The bond bubble has been a bubble that has been long withstanding since the dawn of the stock market and it may finally be on the verge of collapse. After all, the stock market bubble is collapsing and Bitcoin will collapse to under 1000.00 so why not pop all the bubbles at once?

While normally people equate yields rising (bonds falling) as a 'good thing', the reality is, in bear markets its actually the antithesis. Yields fall before a recession and rise sharply once you are in the recession.

The key point is with yields as low as they are, there is a high probability that the bond market may be losing (or have lost) total confidence in the governments ability to pay debt especially with the massive stimulus coming out of the printing presses to "combat the coronavirus". With the voracity of the volatility in the bond market, before to the downside, and now to the upside, in contingency with the Fed now buying bonds, we could see the bond bubble collapse which is the Mother of all bubbles in market history.

If you look at many bond ETFs and bond notes themselves, it appears many of them have formed a final shooting star; perhaps the bond market believes rates will go negative and at that point all hell will break loose.

Only time will tell.

The bond bubble burst is near. Equities have a long way to still fall.

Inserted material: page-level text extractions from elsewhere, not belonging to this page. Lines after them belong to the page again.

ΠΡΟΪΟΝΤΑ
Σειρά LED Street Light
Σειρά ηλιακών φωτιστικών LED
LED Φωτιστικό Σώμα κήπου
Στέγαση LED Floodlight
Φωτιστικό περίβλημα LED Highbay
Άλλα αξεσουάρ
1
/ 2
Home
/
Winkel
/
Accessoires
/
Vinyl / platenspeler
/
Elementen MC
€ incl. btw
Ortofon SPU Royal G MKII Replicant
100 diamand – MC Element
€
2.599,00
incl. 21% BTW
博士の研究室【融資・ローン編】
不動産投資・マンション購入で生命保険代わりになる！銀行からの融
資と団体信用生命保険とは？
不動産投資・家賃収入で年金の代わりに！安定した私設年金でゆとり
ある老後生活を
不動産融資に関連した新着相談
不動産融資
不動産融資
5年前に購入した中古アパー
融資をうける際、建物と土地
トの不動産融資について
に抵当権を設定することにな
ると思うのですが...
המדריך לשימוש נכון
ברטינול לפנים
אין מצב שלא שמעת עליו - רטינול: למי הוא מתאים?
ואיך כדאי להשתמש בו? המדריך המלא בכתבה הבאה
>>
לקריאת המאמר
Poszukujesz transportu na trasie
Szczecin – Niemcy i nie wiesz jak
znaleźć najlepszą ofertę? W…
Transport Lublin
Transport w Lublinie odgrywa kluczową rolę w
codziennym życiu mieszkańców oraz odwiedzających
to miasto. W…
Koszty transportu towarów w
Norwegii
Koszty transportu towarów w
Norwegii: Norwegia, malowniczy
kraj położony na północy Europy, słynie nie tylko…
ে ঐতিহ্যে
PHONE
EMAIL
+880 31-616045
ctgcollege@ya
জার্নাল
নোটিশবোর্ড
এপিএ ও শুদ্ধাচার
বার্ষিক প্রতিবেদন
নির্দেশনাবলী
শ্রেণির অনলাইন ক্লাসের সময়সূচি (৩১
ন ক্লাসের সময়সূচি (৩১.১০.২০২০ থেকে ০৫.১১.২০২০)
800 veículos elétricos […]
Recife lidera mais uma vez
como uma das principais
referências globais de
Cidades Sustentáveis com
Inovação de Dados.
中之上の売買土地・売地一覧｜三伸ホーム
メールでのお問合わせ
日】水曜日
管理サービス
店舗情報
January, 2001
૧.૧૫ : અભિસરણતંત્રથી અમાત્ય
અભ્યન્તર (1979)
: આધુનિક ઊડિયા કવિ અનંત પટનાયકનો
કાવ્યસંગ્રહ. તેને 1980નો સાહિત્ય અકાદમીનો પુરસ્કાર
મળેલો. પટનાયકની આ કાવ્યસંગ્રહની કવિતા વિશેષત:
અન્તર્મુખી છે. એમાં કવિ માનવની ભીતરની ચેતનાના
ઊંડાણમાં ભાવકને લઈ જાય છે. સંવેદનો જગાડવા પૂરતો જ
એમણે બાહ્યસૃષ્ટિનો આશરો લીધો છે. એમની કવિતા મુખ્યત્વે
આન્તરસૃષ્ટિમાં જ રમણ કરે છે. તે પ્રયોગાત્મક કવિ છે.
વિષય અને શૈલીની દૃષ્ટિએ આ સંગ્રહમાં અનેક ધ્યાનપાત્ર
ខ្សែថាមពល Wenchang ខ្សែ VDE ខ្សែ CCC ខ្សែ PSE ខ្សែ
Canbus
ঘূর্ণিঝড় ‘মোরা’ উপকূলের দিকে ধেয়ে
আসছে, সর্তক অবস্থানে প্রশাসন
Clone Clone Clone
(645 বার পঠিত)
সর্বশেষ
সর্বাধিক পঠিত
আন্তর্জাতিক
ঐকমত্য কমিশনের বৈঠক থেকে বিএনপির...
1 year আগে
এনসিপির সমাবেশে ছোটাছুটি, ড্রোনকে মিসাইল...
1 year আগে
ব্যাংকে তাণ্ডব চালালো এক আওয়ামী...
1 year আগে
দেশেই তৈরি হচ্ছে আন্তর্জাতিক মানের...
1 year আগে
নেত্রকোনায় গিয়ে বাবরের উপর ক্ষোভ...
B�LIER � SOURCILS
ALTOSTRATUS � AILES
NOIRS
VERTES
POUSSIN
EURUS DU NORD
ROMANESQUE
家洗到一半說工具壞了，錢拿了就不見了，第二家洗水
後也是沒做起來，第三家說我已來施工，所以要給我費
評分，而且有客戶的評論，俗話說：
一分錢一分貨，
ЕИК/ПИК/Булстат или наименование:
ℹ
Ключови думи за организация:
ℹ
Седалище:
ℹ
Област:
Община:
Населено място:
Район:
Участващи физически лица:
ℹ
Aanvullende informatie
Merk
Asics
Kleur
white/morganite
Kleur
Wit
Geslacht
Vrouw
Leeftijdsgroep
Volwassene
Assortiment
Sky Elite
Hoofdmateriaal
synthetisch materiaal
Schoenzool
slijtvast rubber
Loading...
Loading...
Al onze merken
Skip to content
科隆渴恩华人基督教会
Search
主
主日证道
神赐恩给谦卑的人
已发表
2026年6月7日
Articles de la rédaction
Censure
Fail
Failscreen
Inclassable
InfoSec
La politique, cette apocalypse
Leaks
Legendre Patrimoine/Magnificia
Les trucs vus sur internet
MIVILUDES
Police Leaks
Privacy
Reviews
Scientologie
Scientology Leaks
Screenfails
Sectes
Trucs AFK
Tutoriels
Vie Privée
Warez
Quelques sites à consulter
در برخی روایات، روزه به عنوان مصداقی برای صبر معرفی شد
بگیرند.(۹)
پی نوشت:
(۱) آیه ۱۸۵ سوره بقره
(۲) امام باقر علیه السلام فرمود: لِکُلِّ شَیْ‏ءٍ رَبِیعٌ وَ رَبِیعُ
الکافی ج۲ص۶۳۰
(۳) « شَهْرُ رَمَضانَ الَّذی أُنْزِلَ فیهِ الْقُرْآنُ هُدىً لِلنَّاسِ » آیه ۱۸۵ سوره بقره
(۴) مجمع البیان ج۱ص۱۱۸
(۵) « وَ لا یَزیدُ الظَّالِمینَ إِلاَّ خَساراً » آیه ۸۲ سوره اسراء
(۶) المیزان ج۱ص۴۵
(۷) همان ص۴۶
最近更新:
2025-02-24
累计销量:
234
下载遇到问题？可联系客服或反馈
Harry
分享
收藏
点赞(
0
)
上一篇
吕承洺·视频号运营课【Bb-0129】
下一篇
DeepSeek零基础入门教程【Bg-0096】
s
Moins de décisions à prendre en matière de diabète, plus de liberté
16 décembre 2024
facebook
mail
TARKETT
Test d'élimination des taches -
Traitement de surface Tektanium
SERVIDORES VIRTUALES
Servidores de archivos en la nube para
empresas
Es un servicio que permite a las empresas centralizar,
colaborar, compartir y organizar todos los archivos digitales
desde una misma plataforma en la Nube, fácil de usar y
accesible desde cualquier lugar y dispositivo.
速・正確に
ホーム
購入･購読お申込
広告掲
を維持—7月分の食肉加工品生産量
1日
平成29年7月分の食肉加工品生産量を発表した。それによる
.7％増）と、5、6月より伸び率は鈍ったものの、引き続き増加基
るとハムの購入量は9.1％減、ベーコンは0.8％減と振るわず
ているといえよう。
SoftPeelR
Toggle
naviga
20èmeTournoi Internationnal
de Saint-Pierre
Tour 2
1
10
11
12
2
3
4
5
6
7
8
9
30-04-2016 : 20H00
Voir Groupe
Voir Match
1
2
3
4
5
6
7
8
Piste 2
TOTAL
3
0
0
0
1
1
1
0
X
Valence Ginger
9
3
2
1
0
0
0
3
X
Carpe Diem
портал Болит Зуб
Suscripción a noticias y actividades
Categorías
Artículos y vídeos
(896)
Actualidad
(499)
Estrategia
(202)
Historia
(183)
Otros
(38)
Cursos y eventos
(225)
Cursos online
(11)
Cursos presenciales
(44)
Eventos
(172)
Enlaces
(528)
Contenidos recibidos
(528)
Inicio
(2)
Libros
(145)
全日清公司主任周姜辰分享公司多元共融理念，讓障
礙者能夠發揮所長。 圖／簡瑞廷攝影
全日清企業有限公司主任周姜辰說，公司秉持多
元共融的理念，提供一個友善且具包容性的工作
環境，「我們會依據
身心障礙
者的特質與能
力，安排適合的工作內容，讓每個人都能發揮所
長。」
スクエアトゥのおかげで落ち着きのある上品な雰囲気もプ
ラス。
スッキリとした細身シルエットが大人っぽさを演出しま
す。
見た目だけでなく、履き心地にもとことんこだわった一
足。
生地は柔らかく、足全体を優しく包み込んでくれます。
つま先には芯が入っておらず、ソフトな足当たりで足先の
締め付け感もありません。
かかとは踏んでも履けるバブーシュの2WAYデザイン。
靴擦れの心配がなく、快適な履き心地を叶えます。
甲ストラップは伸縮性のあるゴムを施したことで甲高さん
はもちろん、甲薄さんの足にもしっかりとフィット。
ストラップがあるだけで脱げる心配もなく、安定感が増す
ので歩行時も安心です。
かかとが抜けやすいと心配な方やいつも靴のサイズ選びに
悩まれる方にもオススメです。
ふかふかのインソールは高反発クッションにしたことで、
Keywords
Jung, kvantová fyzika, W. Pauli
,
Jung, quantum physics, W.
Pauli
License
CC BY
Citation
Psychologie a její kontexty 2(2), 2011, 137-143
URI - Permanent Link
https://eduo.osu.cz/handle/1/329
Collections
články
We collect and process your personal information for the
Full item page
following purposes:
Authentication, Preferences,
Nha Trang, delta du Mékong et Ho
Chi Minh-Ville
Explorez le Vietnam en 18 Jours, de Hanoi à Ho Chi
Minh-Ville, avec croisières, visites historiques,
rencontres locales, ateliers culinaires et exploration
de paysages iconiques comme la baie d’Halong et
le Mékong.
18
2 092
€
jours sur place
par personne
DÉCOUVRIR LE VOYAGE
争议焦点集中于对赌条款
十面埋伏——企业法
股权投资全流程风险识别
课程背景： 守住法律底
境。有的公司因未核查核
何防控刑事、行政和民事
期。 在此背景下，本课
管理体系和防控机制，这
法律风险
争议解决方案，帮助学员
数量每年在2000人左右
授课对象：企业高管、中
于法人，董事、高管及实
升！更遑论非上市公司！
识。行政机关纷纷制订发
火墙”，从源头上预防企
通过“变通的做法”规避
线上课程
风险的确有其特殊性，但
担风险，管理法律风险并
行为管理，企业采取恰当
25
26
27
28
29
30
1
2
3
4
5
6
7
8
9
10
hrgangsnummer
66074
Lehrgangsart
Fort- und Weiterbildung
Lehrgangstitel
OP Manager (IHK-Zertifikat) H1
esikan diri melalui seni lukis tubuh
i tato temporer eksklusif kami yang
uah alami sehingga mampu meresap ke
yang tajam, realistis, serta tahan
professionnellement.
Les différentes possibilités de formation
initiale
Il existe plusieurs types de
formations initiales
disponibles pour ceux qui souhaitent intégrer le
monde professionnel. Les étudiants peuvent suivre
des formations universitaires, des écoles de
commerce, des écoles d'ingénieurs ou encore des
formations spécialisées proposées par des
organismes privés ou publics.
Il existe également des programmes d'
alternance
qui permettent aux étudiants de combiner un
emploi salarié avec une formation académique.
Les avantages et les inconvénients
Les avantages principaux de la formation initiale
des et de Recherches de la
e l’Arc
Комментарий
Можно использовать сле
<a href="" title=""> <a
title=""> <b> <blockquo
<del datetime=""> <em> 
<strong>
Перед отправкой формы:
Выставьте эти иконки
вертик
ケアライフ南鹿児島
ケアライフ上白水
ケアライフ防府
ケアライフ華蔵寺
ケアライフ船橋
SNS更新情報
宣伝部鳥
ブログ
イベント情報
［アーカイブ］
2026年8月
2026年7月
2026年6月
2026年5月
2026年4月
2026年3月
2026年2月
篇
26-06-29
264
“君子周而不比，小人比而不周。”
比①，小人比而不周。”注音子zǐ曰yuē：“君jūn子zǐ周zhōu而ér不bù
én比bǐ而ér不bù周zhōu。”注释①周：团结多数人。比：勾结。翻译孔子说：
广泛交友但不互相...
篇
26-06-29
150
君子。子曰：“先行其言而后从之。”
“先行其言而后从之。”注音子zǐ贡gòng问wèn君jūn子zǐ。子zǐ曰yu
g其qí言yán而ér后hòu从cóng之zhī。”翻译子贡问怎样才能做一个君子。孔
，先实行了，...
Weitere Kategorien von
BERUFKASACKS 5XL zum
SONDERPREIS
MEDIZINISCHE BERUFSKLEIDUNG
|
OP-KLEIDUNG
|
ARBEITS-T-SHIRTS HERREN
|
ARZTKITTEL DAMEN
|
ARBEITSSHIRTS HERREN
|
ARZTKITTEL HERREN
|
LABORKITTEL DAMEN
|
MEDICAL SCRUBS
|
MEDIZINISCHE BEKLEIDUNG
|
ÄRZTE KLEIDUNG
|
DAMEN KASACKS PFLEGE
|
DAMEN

Hold cash and play shorts.

- zSplit
Note
It looks like the algos still want to purchase bonds despite more money printing and rate cuts by the ridiculous Fed.

The bond bubble will still burst but it hasn't burst yet!
Note
Bonds continue to overall be sold off (rising yields) despite uncertain times and the broader equity market under siege.

This could be the end of the bond bubble as Governments have printed money galore and offered MEGA stimulus in the wake of the coronavirus.

Is this the end of the bubble? It appears it could be at this point and that is not good news for the broader market as it means this could be an impending financial crisis due to credit issue and bond buyers are factoring that in + governments inability to repay debt + inflation.